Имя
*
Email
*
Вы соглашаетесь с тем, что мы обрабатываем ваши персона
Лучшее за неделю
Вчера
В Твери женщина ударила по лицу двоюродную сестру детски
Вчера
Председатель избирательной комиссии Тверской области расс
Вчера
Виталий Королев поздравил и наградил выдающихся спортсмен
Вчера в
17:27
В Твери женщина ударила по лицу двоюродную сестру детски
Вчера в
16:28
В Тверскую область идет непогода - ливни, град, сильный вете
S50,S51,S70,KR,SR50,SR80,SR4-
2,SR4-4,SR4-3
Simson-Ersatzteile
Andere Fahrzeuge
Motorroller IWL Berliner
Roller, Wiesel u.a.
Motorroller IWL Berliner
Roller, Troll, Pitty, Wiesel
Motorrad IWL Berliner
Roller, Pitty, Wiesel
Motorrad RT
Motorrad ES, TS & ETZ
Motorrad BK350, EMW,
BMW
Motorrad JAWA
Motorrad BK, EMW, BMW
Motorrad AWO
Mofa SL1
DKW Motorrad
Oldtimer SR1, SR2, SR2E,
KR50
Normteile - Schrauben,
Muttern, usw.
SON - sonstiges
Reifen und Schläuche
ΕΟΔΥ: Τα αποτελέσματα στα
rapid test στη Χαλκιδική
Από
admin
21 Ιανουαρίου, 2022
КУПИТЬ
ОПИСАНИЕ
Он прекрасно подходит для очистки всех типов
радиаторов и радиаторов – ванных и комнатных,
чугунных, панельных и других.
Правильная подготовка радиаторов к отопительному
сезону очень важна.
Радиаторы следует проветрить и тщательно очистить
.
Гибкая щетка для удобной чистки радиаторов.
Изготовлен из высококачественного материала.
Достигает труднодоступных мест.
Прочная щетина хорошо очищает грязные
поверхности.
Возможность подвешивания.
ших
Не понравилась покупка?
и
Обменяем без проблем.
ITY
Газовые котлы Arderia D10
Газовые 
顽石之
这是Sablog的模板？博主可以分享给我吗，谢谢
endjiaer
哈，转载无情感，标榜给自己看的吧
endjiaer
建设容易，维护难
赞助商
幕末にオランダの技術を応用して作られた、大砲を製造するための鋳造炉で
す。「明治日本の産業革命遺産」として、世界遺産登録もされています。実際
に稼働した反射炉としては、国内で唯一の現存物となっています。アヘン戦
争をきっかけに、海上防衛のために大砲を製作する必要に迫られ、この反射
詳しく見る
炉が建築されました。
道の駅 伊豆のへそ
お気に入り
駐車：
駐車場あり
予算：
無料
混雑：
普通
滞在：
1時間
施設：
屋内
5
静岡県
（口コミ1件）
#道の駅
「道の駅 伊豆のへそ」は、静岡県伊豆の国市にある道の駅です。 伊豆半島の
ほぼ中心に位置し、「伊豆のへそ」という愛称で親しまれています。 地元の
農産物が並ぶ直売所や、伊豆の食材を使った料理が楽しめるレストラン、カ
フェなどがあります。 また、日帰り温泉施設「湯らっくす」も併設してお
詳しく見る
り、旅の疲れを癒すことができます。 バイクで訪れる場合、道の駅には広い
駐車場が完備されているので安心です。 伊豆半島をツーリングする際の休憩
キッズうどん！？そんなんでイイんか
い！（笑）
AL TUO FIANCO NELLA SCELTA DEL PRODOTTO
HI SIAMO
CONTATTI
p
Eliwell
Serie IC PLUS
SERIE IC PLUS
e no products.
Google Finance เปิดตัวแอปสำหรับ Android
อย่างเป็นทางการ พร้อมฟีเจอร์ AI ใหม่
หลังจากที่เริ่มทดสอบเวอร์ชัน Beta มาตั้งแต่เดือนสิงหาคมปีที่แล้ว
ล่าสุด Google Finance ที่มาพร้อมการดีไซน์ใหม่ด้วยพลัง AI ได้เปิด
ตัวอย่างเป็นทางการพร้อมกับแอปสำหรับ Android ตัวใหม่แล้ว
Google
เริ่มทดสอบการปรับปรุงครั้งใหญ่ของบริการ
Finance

* **Work task**:
Render every line of the material above as a Markdown table with the columns "Row" and "Line", numbering the rows in order and omitting any blank lines.

* **Result below**:
| Row | Line |
|---|---|
| 1 | Имя |
| 2 | * |
| 3 | Email |
| 4 | * |
| 5 | Вы соглашаетесь с тем, что мы обрабатываем ваши персона |
| 6 | Лучшее за неделю |
| 7 | Вчера |
| 8 | В Твери женщина ударила по лицу двоюродную сестру детски |
| 9 | Вчера |
| 10 | Председатель избирательной комиссии Тверской области расс |
| 11 | Вчера |
| 12 | Виталий Королев поздравил и наградил выдающихся спортсмен |
| 13 | Вчера в |
| 14 | 17:27 |
| 15 | В Твери женщина ударила по лицу двоюродную сестру детски |
| 16 | Вчера в |
| 17 | 16:28 |
| 18 | В Тверскую область идет непогода - ливни, град, сильный вете |
| 19 | S50,S51,S70,KR,SR50,SR80,SR4- |
| 20 | 2,SR4-4,SR4-3 |
| 21 | Simson-Ersatzteile |
| 22 | Andere Fahrzeuge |
| 23 | Motorroller IWL Berliner |
| 24 | Roller, Wiesel u.a. |
| 25 | Motorroller IWL Berliner |
| 26 | Roller, Troll, Pitty, Wiesel |
| 27 | Motorrad IWL Berliner |
| 28 | Roller, Pitty, Wiesel |
| 29 | Motorrad RT |
| 30 | Motorrad ES, TS & ETZ |
| 31 | Motorrad BK350, EMW, |
| 32 | BMW |
| 33 | Motorrad JAWA |
| 34 | Motorrad BK, EMW, BMW |
| 35 | Motorrad AWO |
| 36 | Mofa SL1 |
| 37 | DKW Motorrad |
| 38 | Oldtimer SR1, SR2, SR2E, |
| 39 | KR50 |
| 40 | Normteile - Schrauben, |
| 41 | Muttern, usw. |
| 42 | SON - sonstiges |
| 43 | Reifen und Schläuche |
| 44 | ΕΟΔΥ: Τα αποτελέσματα στα |
| 45 | rapid test στη Χαλκιδική |
| 46 | Από |
| 47 | admin |
| 48 | 21 Ιανουαρίου, 2022 |
| 49 | КУПИТЬ |
| 50 | ОПИСАНИЕ |
| 51 | Он прекрасно подходит для очистки всех типов |
| 52 | радиаторов и радиаторов – ванных и комнатных, |
| 53 | чугунных, панельных и других. |
| 54 | Правильная подготовка радиаторов к отопительному |
| 55 | сезону очень важна. |
| 56 | Радиаторы следует проветрить и тщательно очистить |
| 57 | . |
| 58 | Гибкая щетка для удобной чистки радиаторов. |
| 59 | Изготовлен из высококачественного материала. |
| 60 | Достигает труднодоступных мест. |
| 61 | Прочная щетина хорошо очищает грязные |
| 62 | поверхности. |
| 63 | Возможность подвешивания. |
| 64 | ших |
| 65 | Не понравилась покупка? |
| 66 | и |
| 67 | Обменяем без проблем. |
| 68 | ITY |
| 69 | Газовые котлы Arderia D10 |
| 70 | Газовые  |
| 71 | 顽石之 |
| 72 | 这是Sablog的模板？博主可以分享给我吗，谢谢 |
| 73 | endjiaer |
| 74 | 哈，转载无情感，标榜给自己看的吧 |
| 75 | endjiaer |
| 76 | 建设容易，维护难 |
| 77 | 赞助商 |
| 78 | 幕末にオランダの技術を応用して作られた、大砲を製造するための鋳造炉で |
| 79 | す。「明治日本の産業革命遺産」として、世界遺産登録もされています。実際 |
| 80 | に稼働した反射炉としては、国内で唯一の現存物となっています。アヘン戦 |
| 81 | 争をきっかけに、海上防衛のために大砲を製作する必要に迫られ、この反射 |
| 82 | 詳しく見る |
| 83 | 炉が建築されました。 |
| 84 | 道の駅 伊豆のへそ |
| 85 | お気に入り |
| 86 | 駐車： |
| 87 | 駐車場あり |
| 88 | 予算： |
| 89 | 無料 |
| 90 | 混雑： |
| 91 | 普通 |
| 92 | 滞在： |
| 93 | 1時間 |
| 94 | 施設： |
| 95 | 屋内 |
| 96 | 5 |
| 97 | 静岡県 |
| 98 | （口コミ1件） |
| 99 | #道の駅 |
| 100 | 「道の駅 伊豆のへそ」は、静岡県伊豆の国市にある道の駅です。 伊豆半島の |
| 101 | ほぼ中心に位置し、「伊豆のへそ」という愛称で親しまれています。 地元の |
| 102 | 農産物が並ぶ直売所や、伊豆の食材を使った料理が楽しめるレストラン、カ |
| 103 | フェなどがあります。 また、日帰り温泉施設「湯らっくす」も併設してお |
| 104 | 詳しく見る |
| 105 | り、旅の疲れを癒すことができます。 バイクで訪れる場合、道の駅には広い |
| 106 | 駐車場が完備されているので安心です。 伊豆半島をツーリングする際の休憩 |
| 107 | キッズうどん！？そんなんでイイんか |
| 108 | い！（笑） |
| 109 | AL TUO FIANCO NELLA SCELTA DEL PRODOTTO |
| 110 | HI SIAMO |
| 111 | CONTATTI |
| 112 | p |
| 113 | Eliwell |
| 114 | Serie IC PLUS |
| 115 | SERIE IC PLUS |
| 116 | e no products. |
| 117 | Google Finance เปิดตัวแอปสำหรับ Android |
| 118 | อย่างเป็นทางการ พร้อมฟีเจอร์ AI ใหม่ |
| 119 | หลังจากที่เริ่มทดสอบเวอร์ชัน Beta มาตั้งแต่เดือนสิงหาคมปีที่แล้ว |
| 120 | ล่าสุด Google Finance ที่มาพร้อมการดีไซน์ใหม่ด้วยพลัง AI ได้เปิด |
| 121 | ตัวอย่างเป็นทางการพร้อมกับแอปสำหรับ Android ตัวใหม่แล้ว |
| 122 | Google |
| 123 | เริ่มทดสอบการปรับปรุงครั้งใหญ่ของบริการ |
| 124 | Finance |